|
|
|
|
|
by cevian
597 days ago
|
|
as far as I can tell Chroma can only store chunks, not the original documents. This is from your docs `If the documents are too large to embed using the chosen embedding function, an exception will be raised`. In addition it seems that embeddings happen at ingest time. So, if, for example, the OpenAI endpoint is down the insert will fail. That, in turn means your users need to use a retry mechanism and a queuing system. All the complexity we describe in our blog. Obviously, I am not an expert in Chroma. So apologies in advance if I got anything wrong. Just trying to get to the heart of the differences between the two systems. |
|
Oftentimes though, even if the document does fit, you choose to chunk anyways or further transform the data with abstractive/extractive summarization techniques to improve your search dynamics. This is why I'm not sure the complexity noted in the article is relevant in anything beyond a "naive RAG" stack. How its stored or linked is an issue to some degree, but the greater more complex smell is in what happens before you even get to that point of inserting the data.

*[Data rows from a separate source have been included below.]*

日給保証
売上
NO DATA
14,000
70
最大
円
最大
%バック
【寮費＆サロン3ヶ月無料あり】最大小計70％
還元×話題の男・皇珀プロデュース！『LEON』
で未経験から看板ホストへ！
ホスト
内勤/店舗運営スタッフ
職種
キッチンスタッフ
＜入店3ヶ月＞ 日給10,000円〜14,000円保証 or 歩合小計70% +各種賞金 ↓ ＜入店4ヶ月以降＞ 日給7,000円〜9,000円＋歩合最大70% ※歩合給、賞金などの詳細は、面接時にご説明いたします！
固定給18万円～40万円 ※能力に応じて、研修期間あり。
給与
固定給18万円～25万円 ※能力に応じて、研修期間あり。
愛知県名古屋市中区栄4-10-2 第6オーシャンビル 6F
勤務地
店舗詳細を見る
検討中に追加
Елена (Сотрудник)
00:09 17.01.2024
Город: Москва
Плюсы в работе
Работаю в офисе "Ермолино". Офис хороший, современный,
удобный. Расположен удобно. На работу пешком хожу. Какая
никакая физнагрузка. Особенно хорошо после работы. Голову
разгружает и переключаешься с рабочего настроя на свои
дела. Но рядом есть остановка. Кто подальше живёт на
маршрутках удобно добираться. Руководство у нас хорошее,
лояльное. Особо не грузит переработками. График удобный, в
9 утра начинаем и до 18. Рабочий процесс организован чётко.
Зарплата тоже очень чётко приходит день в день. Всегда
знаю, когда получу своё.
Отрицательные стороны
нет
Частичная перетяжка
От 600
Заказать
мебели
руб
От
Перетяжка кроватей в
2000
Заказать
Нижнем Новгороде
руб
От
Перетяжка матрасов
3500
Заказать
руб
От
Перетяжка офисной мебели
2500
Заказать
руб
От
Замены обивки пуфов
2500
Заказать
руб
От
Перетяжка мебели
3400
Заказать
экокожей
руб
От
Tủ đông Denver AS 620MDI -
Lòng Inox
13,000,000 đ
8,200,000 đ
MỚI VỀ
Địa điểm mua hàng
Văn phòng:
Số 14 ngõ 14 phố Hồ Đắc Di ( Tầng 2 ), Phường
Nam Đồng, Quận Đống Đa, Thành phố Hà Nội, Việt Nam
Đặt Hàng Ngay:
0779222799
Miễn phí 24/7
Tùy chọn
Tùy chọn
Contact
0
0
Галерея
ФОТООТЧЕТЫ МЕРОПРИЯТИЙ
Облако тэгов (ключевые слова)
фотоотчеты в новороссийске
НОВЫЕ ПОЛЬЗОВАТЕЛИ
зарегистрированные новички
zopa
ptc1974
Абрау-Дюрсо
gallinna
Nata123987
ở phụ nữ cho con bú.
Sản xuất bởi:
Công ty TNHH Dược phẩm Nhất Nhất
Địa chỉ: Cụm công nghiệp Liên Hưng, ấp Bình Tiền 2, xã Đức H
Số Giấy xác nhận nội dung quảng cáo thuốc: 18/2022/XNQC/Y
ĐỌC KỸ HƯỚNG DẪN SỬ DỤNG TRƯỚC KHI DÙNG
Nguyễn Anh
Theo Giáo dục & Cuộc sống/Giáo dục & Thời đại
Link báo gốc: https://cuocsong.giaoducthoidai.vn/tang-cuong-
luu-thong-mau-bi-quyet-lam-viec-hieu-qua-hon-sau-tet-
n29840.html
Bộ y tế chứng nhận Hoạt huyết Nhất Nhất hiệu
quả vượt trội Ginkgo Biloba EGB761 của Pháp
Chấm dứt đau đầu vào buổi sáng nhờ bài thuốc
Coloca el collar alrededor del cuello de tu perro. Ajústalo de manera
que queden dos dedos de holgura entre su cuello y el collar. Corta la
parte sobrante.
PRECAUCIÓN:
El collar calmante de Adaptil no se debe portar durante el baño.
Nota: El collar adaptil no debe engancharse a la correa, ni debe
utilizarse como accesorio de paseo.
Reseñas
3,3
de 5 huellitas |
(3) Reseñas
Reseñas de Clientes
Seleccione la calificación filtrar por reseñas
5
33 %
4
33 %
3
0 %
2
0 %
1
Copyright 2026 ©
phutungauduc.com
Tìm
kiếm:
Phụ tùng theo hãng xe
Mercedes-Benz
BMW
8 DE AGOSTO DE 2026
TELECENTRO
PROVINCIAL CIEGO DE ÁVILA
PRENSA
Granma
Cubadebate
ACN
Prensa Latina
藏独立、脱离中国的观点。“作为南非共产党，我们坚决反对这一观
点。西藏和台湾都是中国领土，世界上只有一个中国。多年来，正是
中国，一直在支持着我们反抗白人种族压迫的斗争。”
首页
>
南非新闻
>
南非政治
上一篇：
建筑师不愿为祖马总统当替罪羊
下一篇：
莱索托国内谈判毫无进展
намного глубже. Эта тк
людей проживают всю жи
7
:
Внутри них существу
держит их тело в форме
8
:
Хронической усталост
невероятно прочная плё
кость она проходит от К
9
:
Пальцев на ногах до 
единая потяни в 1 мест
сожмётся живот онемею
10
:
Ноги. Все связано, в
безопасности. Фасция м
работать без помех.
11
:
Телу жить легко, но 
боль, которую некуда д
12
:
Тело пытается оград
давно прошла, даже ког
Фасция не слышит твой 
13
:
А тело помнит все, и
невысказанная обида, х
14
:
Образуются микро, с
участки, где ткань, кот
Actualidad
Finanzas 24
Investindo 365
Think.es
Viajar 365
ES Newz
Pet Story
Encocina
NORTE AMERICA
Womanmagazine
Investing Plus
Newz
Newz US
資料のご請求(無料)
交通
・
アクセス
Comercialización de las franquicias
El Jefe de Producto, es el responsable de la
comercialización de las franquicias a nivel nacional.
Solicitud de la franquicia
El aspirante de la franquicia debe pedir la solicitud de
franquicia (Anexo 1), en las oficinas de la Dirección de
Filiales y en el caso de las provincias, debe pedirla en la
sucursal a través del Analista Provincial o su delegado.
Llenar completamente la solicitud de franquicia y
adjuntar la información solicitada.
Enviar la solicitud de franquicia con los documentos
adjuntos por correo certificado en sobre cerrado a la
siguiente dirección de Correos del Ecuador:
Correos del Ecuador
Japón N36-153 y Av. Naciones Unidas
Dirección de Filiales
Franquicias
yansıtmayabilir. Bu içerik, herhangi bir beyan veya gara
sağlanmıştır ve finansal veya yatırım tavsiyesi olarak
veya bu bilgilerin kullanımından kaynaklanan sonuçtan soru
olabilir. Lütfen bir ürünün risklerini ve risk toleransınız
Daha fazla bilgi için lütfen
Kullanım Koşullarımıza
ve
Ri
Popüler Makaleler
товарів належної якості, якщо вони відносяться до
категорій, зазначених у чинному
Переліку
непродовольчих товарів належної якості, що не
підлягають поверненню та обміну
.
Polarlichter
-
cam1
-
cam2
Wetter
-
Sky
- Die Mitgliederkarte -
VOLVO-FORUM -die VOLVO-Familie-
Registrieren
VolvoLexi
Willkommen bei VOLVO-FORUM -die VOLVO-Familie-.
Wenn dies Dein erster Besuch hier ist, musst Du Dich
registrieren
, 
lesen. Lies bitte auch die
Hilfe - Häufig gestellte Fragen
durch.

For more production-grade RAG, just blindly inserting embeddings wholesale for full documents is rarely going to get you great results (this varies a lot between document sizes and domains). So as a result, you're almost always going to be doing ahead-of-time chunking (or summarization/NER/etc) not because you have to due to document size, but because your search performance demands it. Frequently this involves more than one embeddings model for capturing different semantics or supporting different tasks, not to mention reranking after the initial sweep.
That's the complexity that I think is worth tackling in a paid product offering, but the current state of the module described in the article isn't really competitive with the rest of the field in that respect IMHO.